What is so surprising is how little is known about a motley collection of companies reckoned to control assets worth between Rmb1 trillion and Rmb2 trillion.

Only rarely, do these monsters surface, offering glimpses of their misshapen hides. The last appearance involved the collapse of Zhongdan Investment Credit Guarantee, one of Beijing’s most prominent CGCs, which imploded in April 2012 with debts of around Rmb3.3 billion. Zhongdan’s silent failure – its bankruptcy is widely known in banking circles, but has never been admitted publicly – exposed 20 banks to substantial losses, say individuals involved with the issue.

The biggest loser was Bank of Beijing (BoB), the largest city commercial lender in the Chinese capital, whose leading shareholders include the Dutch financial services company ING Group, which was exposed to losses amounting to Rmb550 million.

BoB was particularly endangered: not only was it the bank most heavily exposed to financial losses following Zhongdan’s collapse, it was also by far the smallest.
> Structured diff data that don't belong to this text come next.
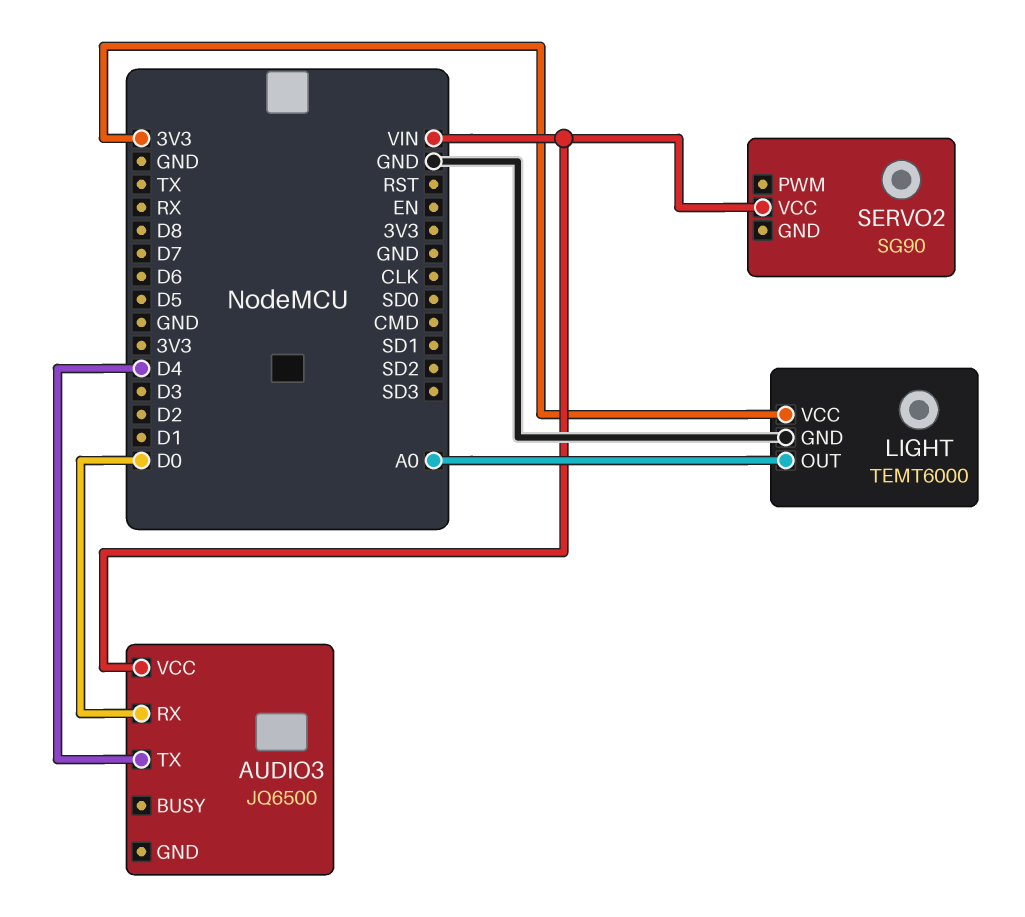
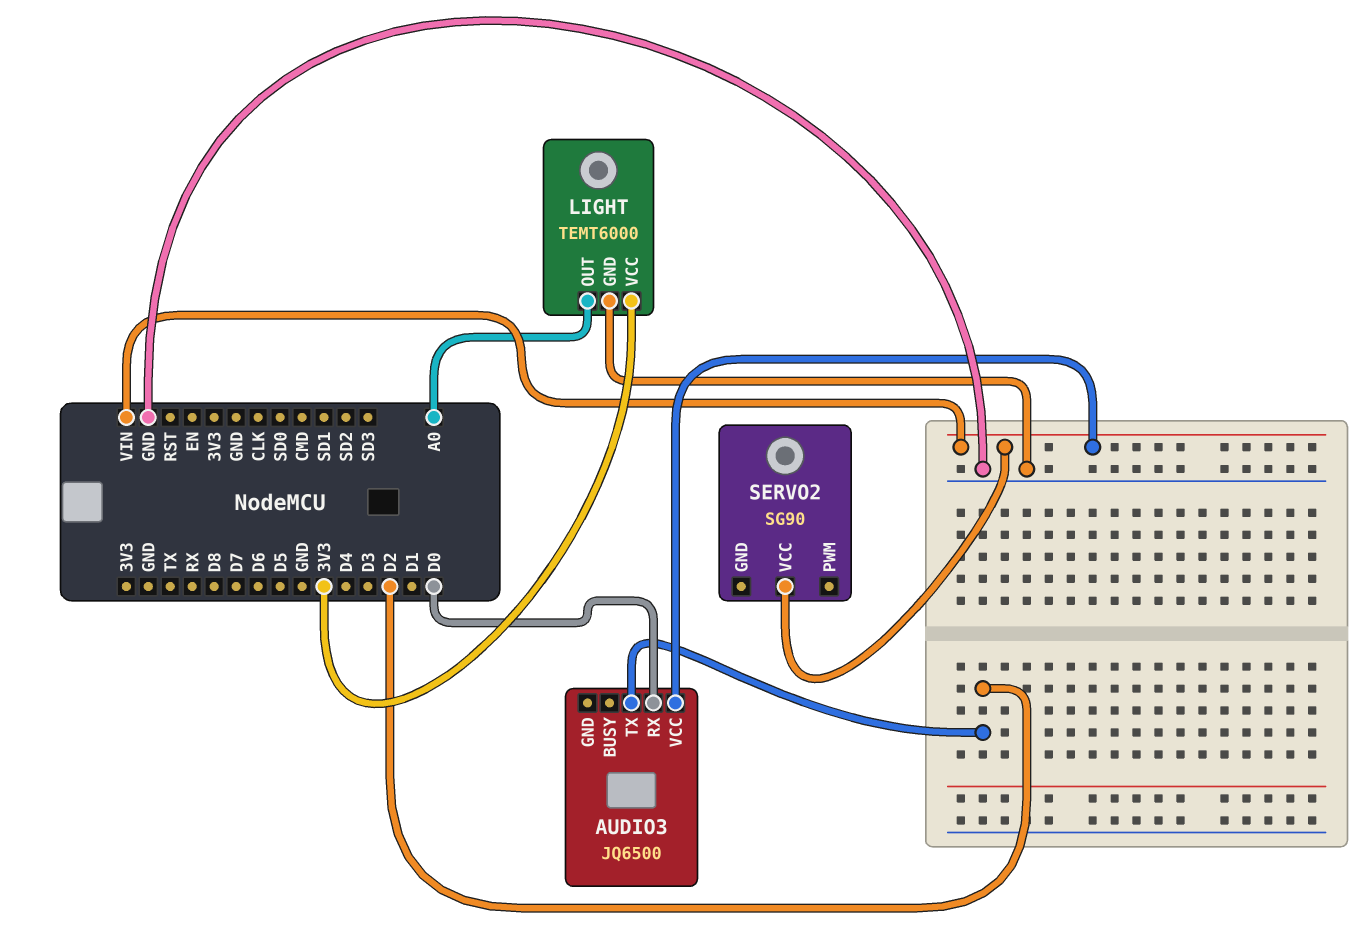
AUDIO3 pin TX: D4 -> D2

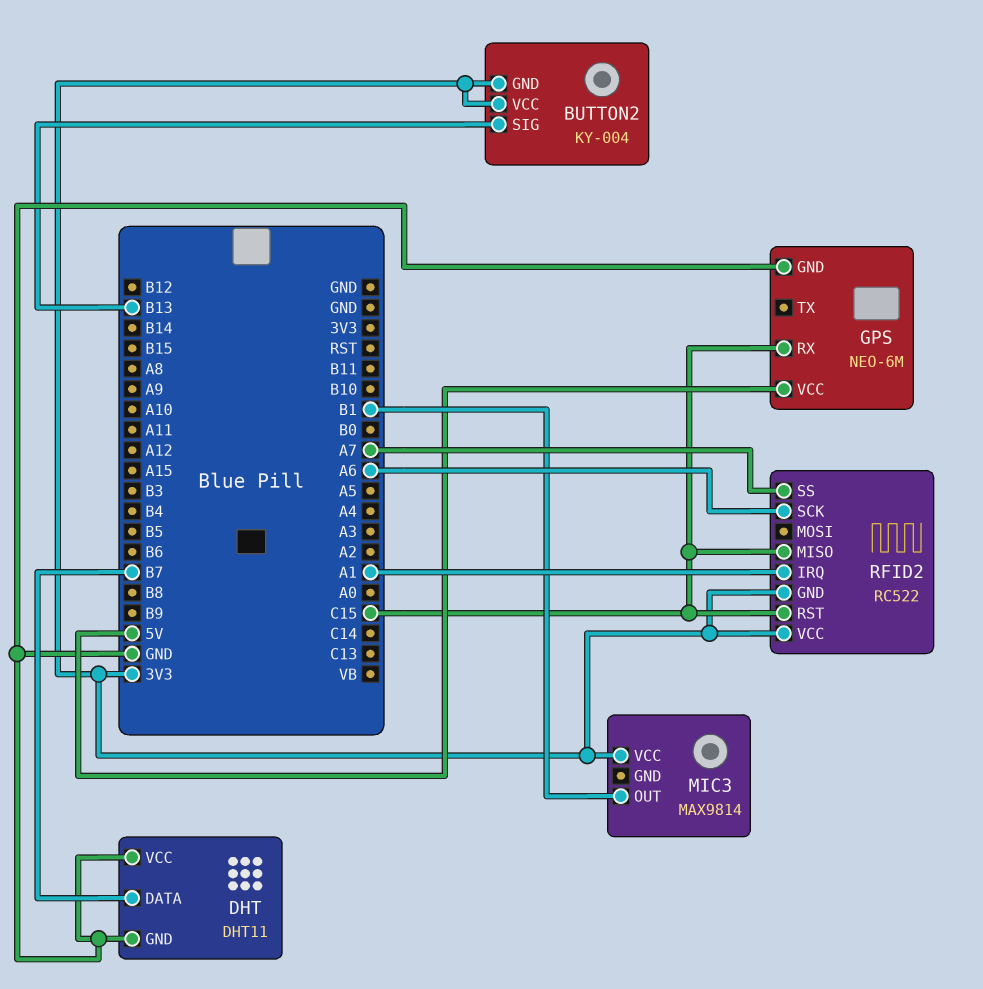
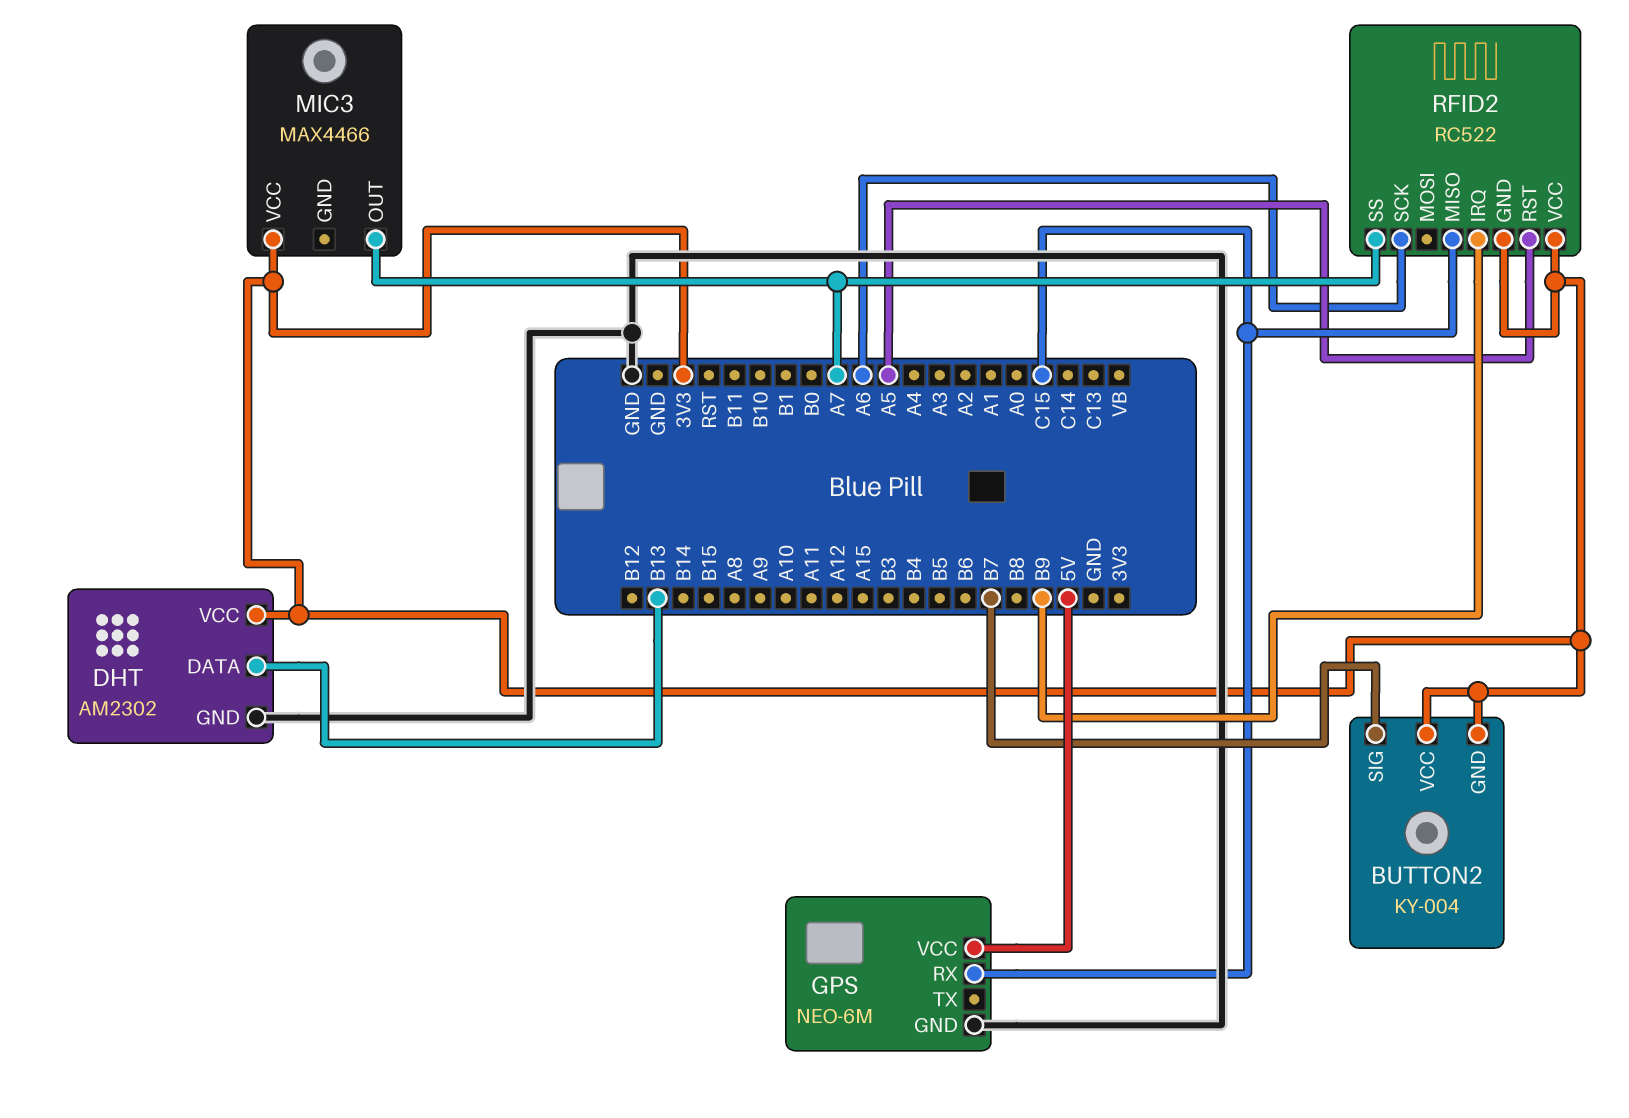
BUTTON2 pin SIG: B13 -> B7
DHT: DHT11 -> AM2302
DHT pin DATA: B7 -> B13
DHT pin VCC: GND -> 3V3
MIC3: MAX9814 -> MAX4466
MIC3 pin OUT: B1 -> A7
RFID2 pin IRQ: A1 -> B9
RFID2 pin RST: C15 -> A5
The second and third most heavily exposed lenders, Agricultural Bank of China and China Minsheng Bank (CMBC – one of only two privately run Chinese lenders), were far more easily able to absorb substantial losses. "This raises a further issue," notes a Beijing-based shadow-banking expert. "When a credit-guarantee firm collapses, or there is a failure in the shadow-banking industry in general, it tends to be the smaller banks that struggle to meet their liabilities. So you find that the institutions least capable of taking big balance-sheet hits are also those most likely to be exposed to CGCs in general."
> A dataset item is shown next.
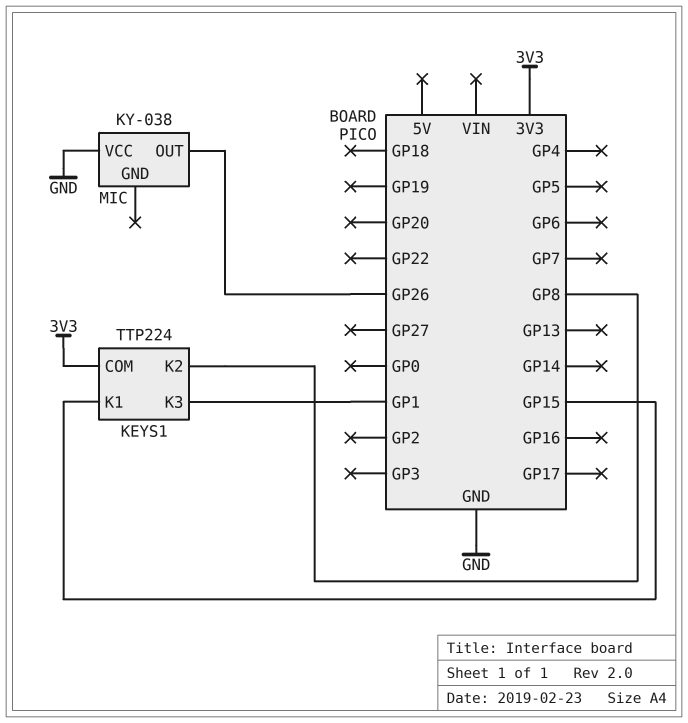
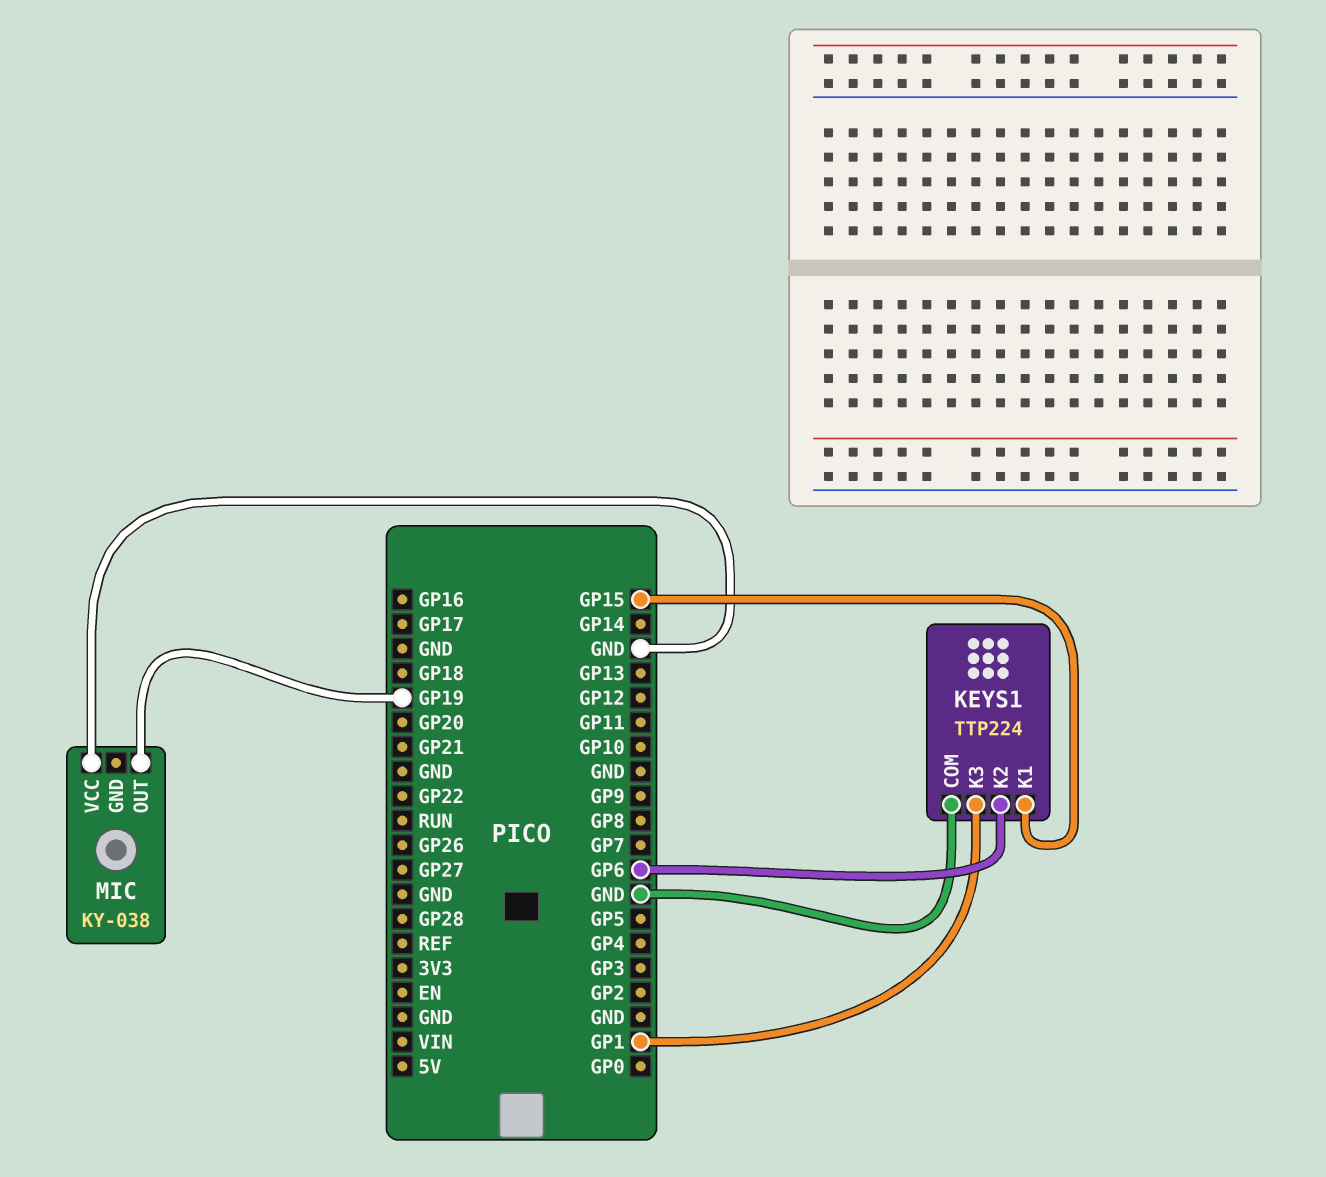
KEYS1 pin COM: 3V3 -> GND
KEYS1 pin K2: GP8 -> GP6
MIC pin OUT: GP26 -> GP19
Zhongdan’s collapse was unusual for two reasons: first, its sheer scale; second, that its failure was made public at all, thanks largely to the trailblazing efforts of Chinese media outlet Caixin. Moreover, the Zhongdan case shone a light on an industry hitherto almost wholly invisible to outsiders, yet which has, in a few short years, become an indispensable lubricant to China’s financial economy.

CGCs are both very simple and incredibly complex. In their basic form, and certainly in the early days of the credit-guarantee industry (roughly late 2008 to early 2011), their job was to help small and medium-sized enterprises access credit. SMEs struggled during this period, as China’s state banks, swollen by a glut of stimulus cash, channelled loans to favoured SOEs.